Coping with Depression: In order to fight against depression in the economy, the
government generally goes in for public debt. The depression brings an atmosphere of despair
and frustration specially among producer because of low demand for goods and services due
to falling prices and profits. The government, in fighting such a situation, resort to large scale
construction of public works such as railway, roads. dams, canals etc. to provide employment
opportunities to the unemployment.
Fighting against Contingencies: Contingencies are uncalled situation that need a lot of
money to fight against them. In such circumstances. public debt is only way out with the
government to meet the cost of such contingencies like floods, famines, drought, earthquakes
etc. Such situations need immediate solutions for which the public debt (government debt) is
the only answer because tax collection requires a tot of time.

Bad side of public debt (disadv)


Unproductive Loans: if loans are taken for unproductive purposes, they may be more
harmful to the country because their burden on the community will be much more because the
people do not get anything in return directly or indirectly. Excessive expenditure on war and
armaments are the examples of unproductive debt. Thus, it is advisable that government
should take proper care and adopt sufficient restraint while collecting loans for unproductive
purposes.
Public debts leads to Extravagance: Public debt is considered an easy money. It takes little
time and strain in borrowing money from the public. This easy money can be spent very
easily on any scheme requiring a huge sum without any due consideration for the probable
returns. Easy money gives incentive to extravaganza. If the money is spent so easily; it will
increase the burden of loan on the people but without any betterment of them.

It hampers the Economic Conditions: Repayment of debt is as urgent as taking of it.


The debt is to be redeemed on, its maturity t along with interest.

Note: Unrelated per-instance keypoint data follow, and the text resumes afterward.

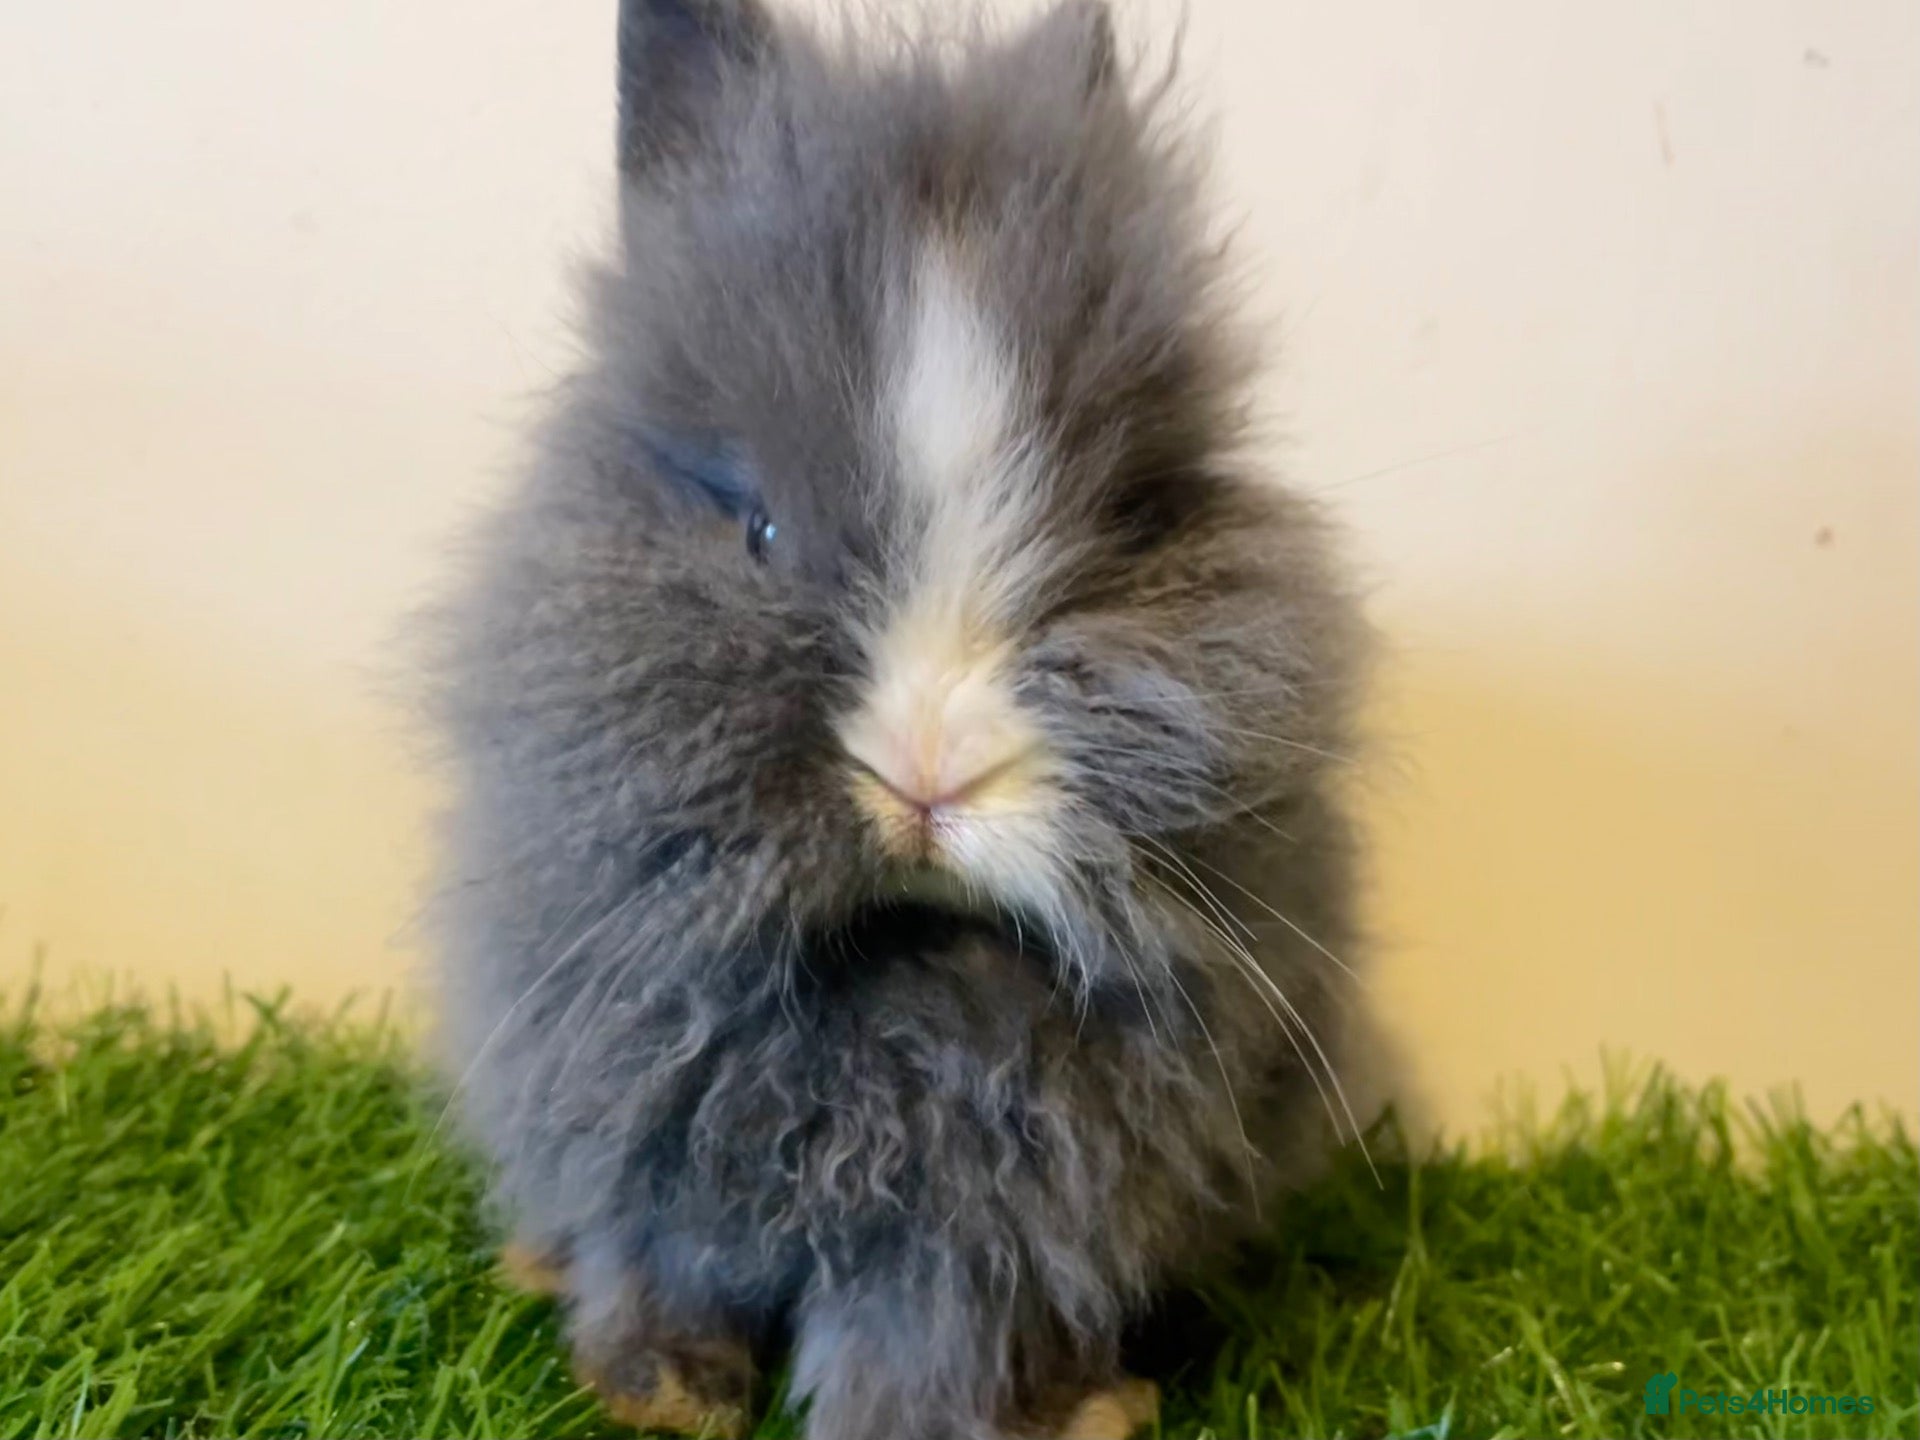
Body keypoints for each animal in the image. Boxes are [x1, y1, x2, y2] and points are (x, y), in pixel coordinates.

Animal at [424, 2, 1370, 1437]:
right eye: (759, 532)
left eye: (1120, 528)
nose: (930, 775)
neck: (895, 973)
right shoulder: (640, 1111)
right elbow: (659, 1259)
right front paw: (663, 1393)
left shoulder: (988, 1227)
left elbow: (930, 1341)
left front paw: (918, 1421)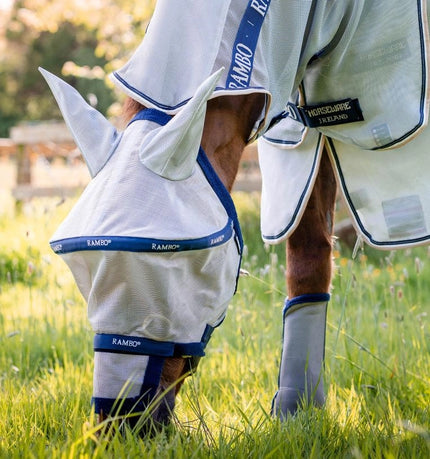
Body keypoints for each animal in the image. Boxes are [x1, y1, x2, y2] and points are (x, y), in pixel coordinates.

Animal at [41, 0, 430, 432]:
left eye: (182, 263)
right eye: (82, 271)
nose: (119, 427)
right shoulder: (299, 138)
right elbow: (308, 261)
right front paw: (298, 413)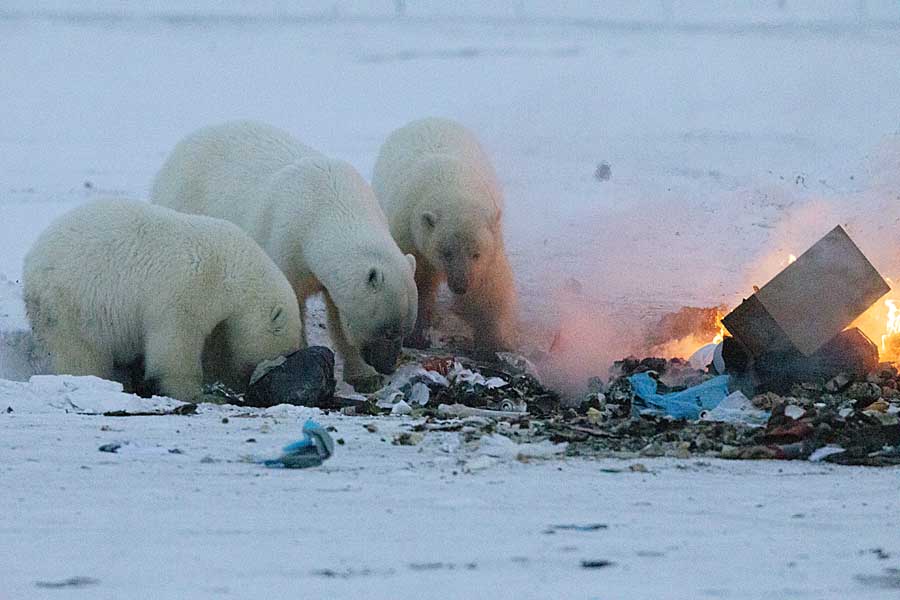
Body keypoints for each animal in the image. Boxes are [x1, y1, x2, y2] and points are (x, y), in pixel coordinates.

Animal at [22, 199, 304, 400]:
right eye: (284, 351)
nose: (255, 379)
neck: (231, 268)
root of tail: (33, 258)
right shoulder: (187, 289)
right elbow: (176, 342)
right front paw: (194, 392)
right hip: (71, 302)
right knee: (79, 351)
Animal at [153, 120, 420, 390]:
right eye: (387, 331)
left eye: (404, 331)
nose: (388, 367)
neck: (330, 205)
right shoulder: (287, 242)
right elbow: (294, 303)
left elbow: (339, 315)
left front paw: (366, 377)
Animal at [370, 117, 516, 352]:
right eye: (446, 253)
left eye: (476, 254)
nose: (460, 285)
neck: (449, 181)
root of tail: (426, 119)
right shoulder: (409, 235)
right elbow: (418, 283)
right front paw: (416, 337)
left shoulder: (492, 243)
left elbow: (489, 287)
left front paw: (493, 343)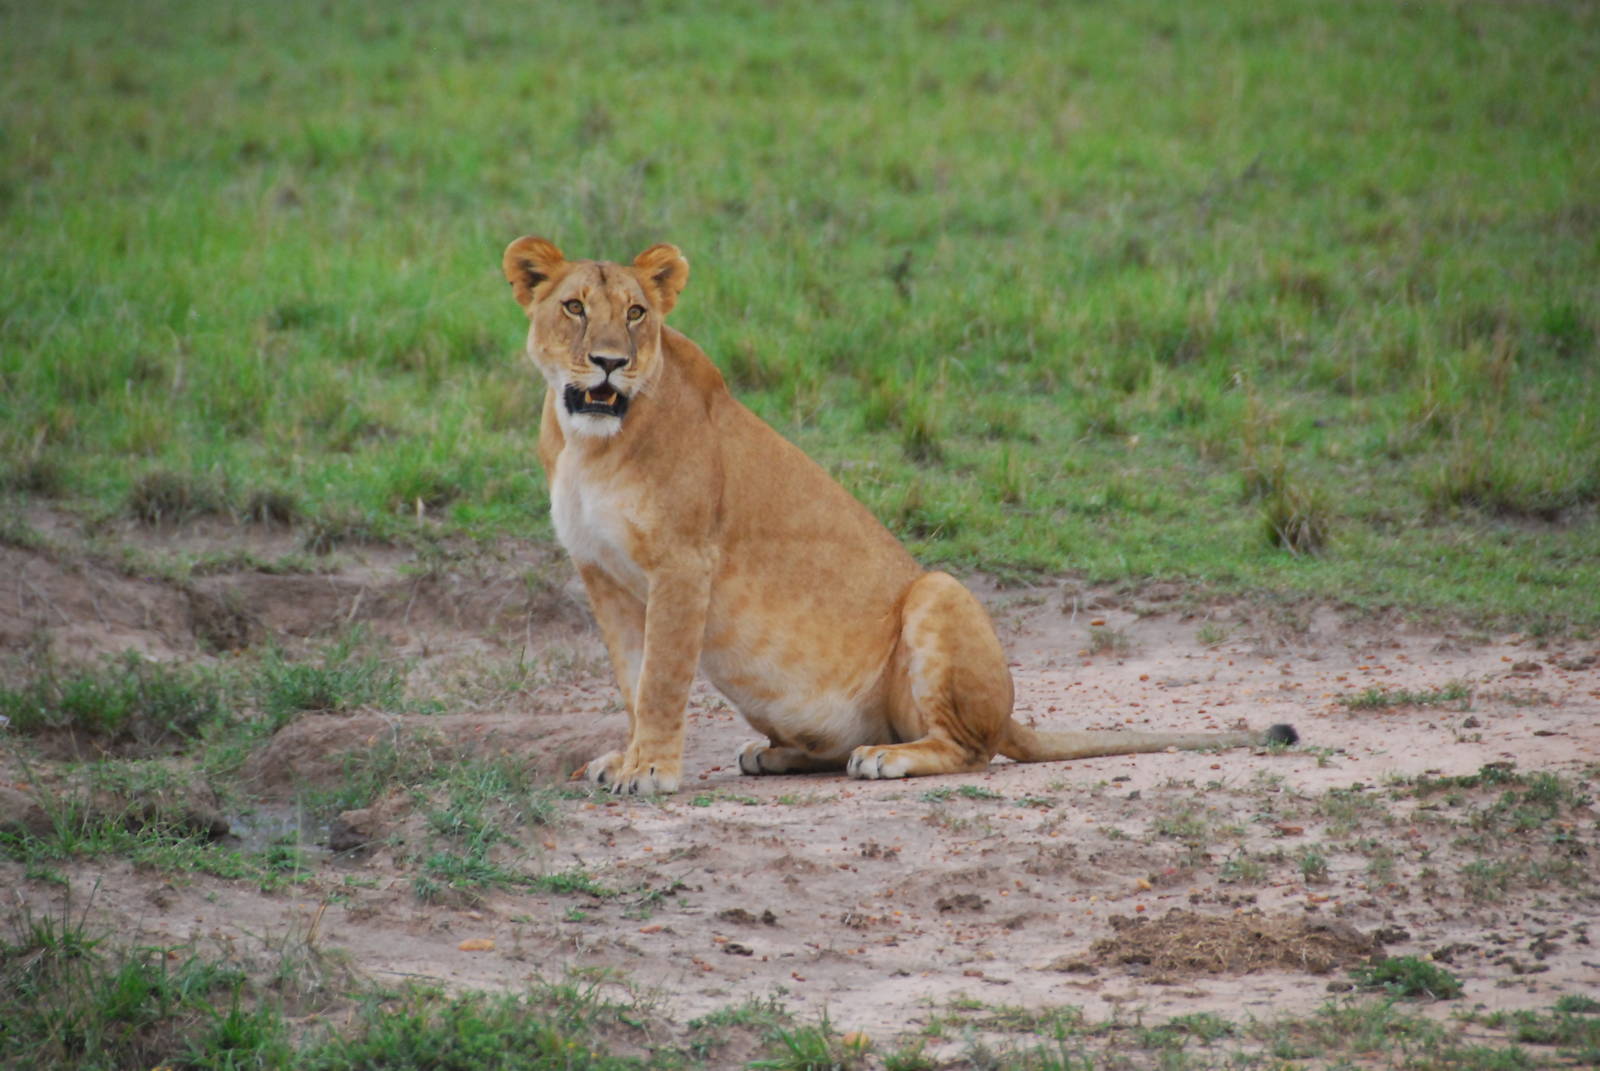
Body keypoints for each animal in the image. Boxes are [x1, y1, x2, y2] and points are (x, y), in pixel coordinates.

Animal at [502, 237, 1297, 794]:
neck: (588, 443)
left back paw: (885, 756)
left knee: (970, 749)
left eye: (637, 313)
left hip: (938, 593)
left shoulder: (683, 564)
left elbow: (663, 679)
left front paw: (652, 771)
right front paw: (629, 756)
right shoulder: (602, 574)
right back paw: (775, 754)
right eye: (574, 308)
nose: (610, 363)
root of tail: (1012, 715)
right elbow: (633, 679)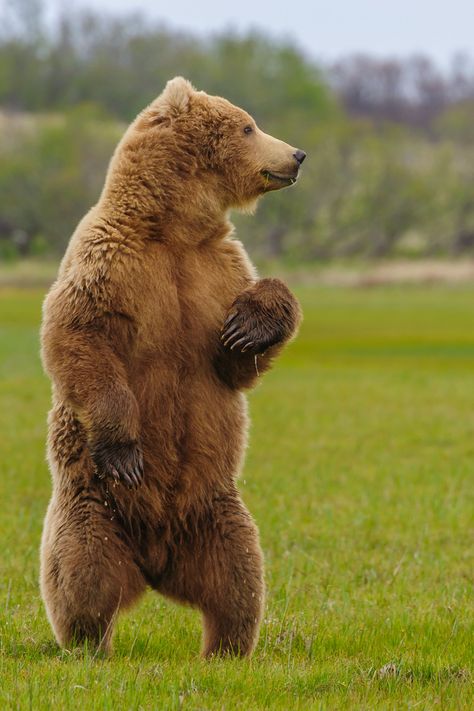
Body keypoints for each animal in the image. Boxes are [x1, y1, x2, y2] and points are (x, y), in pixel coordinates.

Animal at [40, 76, 304, 656]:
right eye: (248, 126)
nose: (297, 154)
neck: (173, 230)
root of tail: (155, 564)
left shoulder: (217, 270)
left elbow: (235, 363)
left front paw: (250, 325)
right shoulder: (109, 261)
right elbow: (80, 336)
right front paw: (124, 450)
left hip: (216, 511)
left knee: (239, 580)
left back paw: (226, 649)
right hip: (94, 505)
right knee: (83, 573)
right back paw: (89, 645)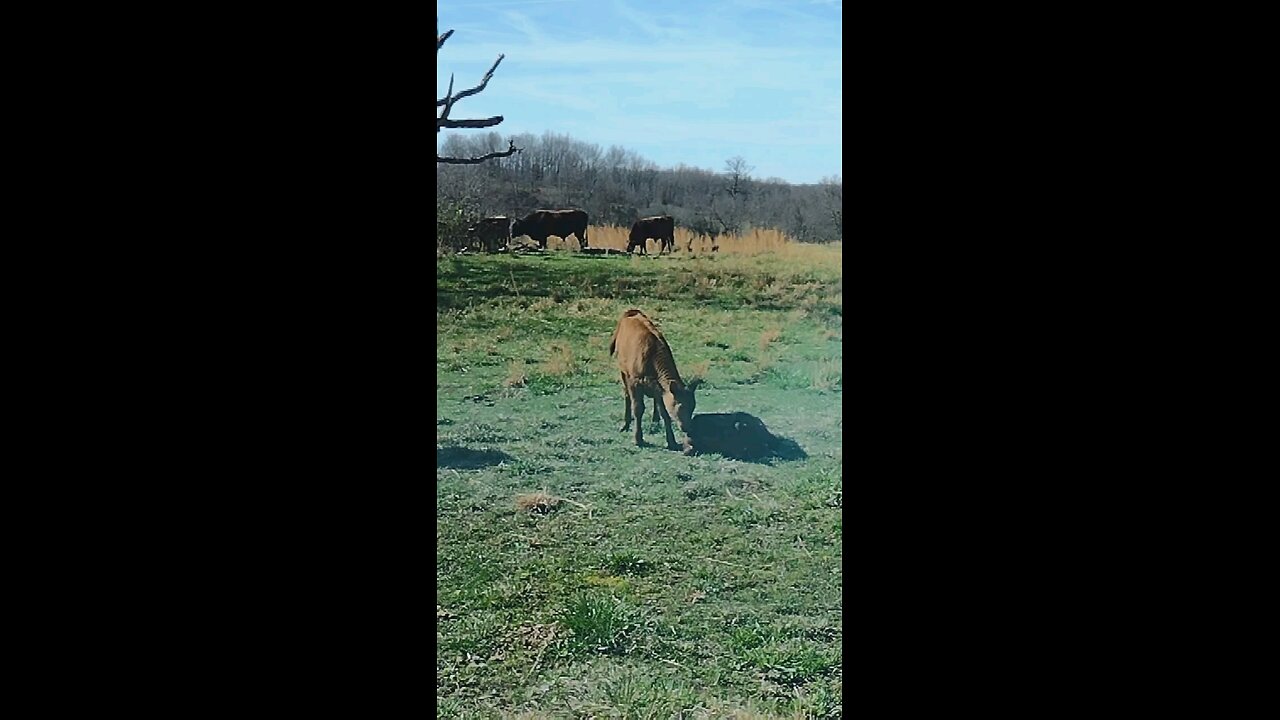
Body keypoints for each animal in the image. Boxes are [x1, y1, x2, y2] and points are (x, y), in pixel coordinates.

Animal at [606, 307, 701, 450]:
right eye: (680, 406)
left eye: (693, 406)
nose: (687, 428)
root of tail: (631, 312)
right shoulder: (634, 381)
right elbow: (638, 408)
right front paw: (638, 439)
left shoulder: (659, 388)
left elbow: (664, 412)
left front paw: (671, 441)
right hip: (622, 370)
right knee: (626, 394)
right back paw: (625, 424)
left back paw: (654, 423)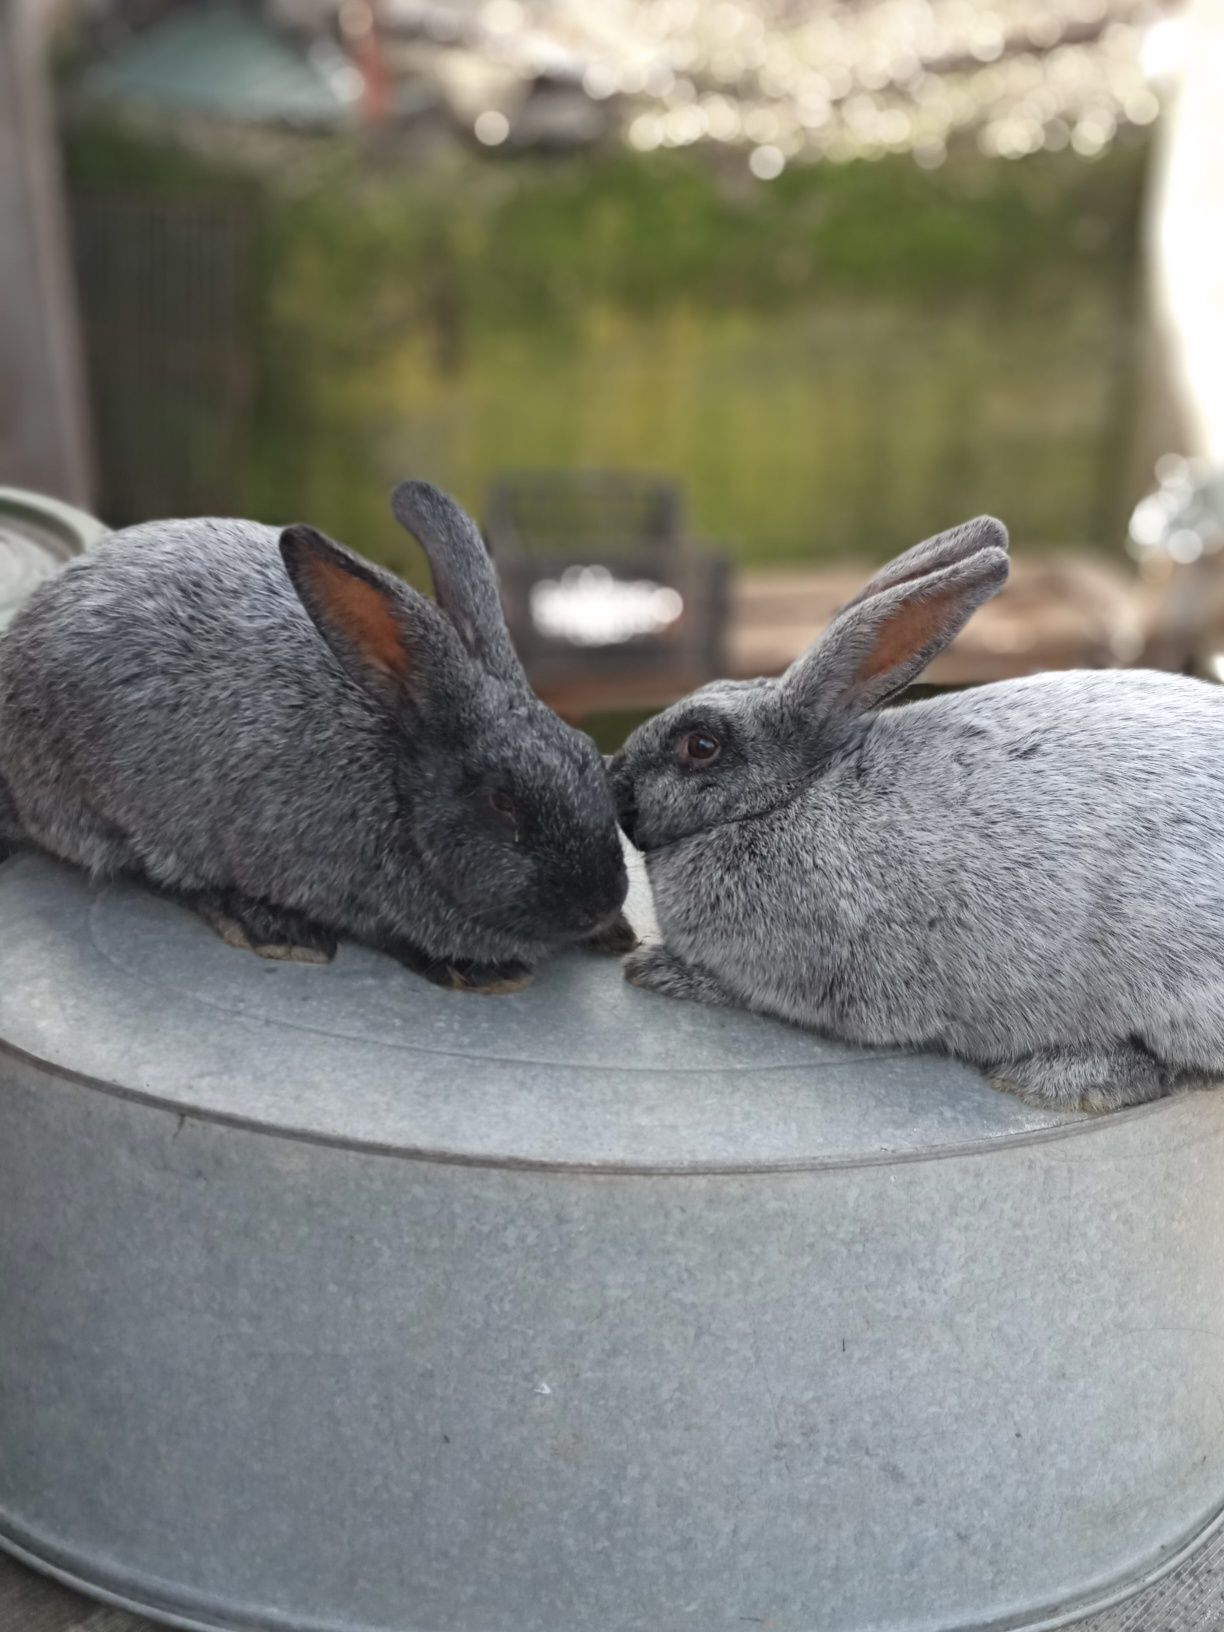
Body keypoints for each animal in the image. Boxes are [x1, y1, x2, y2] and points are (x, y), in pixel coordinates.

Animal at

The government resorts to
more and more taxes to collect money for the repayment of debt which reduces the ability of
the people to produce and to save more because it brings nothing to them If the government
fails to raise revenue from taxes, it adopts cheap monetary policies which may result in
instability in the financial condition of the nation.

National Wealth Flows out: If public debt has been acquired from external sources, it is to
be paid along with interest either in foreign exchange or in terms of goods and services, if it is
paid in cash, valuable foreign exchange will be flown out. If it is paid in terms of goods and
services, it will reduce the availability of these goods within the country and inflationary
pressures on the economy will mount. In both the cases, it implies an out flow of wealth to the
foreign countries. Sometimes, it happens that the government has to borrow afresh to repay
the old loans. This is again not good for the development and prosperity of the nation.